In the 2010 U.S. Census, 5.2 million people identified themselves as being of American Indian or Alaska Native descent.  Of these, 2.9 million identified themselves as American Indian or Alaska Native alone, about 1.7 percent of the nation’s population.  These demographics make it easy to ignore Native America.  And yet, American Indian people carry an importance in American culture and society that far outweighs the census numbers.  Anyone engaged in law, policy, energy, land management, and state or federal government will inevitably engage the tangle of Indian law and policy.  Anyone in the culture industries—film, arts, writing, museums, sports—will confront the curious hold that Indians have on American culture.  Anyone interested in international issues will confront questions about the histories and practices of conquest and colonialism on a global scale, particularly in other major settler states such as Canada, Australia, and Aotearoa/New Zealand.  Native peoples find a central place in the recent history of social justice uprisings, COVID-19 challenges, and the practices of history, memory, and politics surrounding American monuments and memorials. 
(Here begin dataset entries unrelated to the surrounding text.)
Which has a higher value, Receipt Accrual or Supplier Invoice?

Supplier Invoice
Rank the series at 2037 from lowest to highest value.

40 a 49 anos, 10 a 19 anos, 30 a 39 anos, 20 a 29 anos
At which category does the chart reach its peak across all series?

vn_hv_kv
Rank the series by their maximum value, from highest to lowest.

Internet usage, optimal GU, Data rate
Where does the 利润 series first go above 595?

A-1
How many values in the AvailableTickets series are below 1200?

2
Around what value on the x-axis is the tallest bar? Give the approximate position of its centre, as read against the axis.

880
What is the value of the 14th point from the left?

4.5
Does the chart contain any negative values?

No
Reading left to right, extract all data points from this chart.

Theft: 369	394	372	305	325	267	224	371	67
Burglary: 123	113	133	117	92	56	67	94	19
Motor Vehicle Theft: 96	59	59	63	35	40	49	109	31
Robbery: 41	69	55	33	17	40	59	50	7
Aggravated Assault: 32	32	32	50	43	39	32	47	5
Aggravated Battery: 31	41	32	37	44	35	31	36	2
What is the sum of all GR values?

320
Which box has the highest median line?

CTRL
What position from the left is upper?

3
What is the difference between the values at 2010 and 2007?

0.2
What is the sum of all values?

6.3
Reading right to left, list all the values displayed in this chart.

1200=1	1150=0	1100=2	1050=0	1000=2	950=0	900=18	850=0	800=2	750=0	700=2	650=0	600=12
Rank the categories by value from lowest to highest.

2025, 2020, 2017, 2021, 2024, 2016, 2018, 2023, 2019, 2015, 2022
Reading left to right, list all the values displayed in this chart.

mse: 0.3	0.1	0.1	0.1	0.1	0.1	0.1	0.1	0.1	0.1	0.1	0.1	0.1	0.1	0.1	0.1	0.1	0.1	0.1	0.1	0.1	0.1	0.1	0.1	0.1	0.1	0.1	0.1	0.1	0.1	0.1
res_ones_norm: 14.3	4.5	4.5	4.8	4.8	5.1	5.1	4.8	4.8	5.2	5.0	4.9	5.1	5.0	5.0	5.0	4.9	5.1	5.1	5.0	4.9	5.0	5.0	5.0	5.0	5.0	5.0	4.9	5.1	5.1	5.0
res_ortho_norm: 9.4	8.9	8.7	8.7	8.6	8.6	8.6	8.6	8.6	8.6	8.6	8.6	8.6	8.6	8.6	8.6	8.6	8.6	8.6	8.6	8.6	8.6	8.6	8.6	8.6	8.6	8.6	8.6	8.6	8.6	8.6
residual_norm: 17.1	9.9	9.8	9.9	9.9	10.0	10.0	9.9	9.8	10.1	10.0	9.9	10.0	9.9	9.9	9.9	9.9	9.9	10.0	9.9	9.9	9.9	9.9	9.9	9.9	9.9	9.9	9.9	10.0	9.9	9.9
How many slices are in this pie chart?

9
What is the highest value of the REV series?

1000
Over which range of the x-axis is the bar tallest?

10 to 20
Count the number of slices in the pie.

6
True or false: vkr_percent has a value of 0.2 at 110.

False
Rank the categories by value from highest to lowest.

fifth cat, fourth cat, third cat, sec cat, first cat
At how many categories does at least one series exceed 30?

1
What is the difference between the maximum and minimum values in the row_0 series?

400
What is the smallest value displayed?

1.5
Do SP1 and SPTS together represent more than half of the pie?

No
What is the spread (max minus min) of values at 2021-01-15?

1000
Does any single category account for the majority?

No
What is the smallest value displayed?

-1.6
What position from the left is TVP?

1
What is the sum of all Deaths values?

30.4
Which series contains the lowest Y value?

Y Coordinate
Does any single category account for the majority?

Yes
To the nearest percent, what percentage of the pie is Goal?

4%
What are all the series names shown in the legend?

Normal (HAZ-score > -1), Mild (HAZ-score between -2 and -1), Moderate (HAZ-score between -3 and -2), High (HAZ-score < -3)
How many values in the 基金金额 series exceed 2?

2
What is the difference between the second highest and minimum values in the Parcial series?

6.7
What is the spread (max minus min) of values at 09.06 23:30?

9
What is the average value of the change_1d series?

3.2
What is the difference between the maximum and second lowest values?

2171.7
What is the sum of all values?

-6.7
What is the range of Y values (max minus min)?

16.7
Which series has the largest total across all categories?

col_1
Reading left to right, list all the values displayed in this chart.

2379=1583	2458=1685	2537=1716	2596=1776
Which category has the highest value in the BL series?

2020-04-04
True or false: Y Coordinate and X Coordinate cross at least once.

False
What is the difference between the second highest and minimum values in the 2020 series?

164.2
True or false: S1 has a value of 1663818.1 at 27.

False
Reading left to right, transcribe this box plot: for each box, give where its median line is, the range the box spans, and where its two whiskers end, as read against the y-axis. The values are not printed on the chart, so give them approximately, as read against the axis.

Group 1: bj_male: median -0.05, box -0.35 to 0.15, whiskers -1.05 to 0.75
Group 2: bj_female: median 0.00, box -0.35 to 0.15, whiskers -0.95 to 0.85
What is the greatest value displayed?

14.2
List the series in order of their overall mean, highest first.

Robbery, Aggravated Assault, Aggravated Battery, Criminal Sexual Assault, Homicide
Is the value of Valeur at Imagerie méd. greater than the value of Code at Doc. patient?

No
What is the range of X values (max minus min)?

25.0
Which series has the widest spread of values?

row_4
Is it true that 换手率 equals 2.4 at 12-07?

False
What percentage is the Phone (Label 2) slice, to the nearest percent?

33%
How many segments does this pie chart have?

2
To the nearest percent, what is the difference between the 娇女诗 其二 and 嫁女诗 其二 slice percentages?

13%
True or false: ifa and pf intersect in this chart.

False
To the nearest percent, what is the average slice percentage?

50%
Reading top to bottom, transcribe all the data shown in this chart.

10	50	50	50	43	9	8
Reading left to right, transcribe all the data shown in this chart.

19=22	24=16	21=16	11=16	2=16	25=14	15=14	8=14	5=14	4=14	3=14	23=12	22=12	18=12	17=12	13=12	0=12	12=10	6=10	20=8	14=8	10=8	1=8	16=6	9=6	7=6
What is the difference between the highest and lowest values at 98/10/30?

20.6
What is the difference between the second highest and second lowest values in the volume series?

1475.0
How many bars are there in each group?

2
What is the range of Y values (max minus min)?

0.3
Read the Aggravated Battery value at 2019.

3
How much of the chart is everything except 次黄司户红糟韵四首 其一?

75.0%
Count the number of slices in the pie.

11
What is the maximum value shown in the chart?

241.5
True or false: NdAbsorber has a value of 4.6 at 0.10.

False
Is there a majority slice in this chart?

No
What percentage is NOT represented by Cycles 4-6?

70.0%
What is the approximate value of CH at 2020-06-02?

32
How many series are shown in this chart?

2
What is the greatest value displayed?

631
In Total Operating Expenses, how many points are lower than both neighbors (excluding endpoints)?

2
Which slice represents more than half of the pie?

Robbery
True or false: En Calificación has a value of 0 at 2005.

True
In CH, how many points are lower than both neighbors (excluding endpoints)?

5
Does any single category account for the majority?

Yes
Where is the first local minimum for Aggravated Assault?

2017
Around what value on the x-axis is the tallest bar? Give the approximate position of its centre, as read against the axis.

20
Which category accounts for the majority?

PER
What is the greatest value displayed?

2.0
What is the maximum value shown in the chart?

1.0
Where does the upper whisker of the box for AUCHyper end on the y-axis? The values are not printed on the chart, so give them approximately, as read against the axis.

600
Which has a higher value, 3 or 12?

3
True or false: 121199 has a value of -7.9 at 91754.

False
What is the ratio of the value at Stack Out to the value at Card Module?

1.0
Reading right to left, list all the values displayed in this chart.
This course offers a broad introductory survey of these and other issues as it explores the development and current state of the interdisciplinary field known as Native American and Indigenous Studies.   Who are the 2.9 (or the 5.2 million) American Indian or Alaska Native people, and how is their status and identity determined?  What are the pressing issues of the present moment?  What are the histories that make sense of those issues?  How do we explain that American urge to claim “Indian blood” and to create novels and films about Indians?  How do Indian nations sit within and in relation to state and federal governments?  Why should we have an entire academic field devoted to the wide world of Native America?  And how might we think of that field as it takes new shape at Harvard—some three and half centuries after the 1650 Charter committed the institution to "the education of the English & Indian Youth of this Country in knowledge; and godliness"?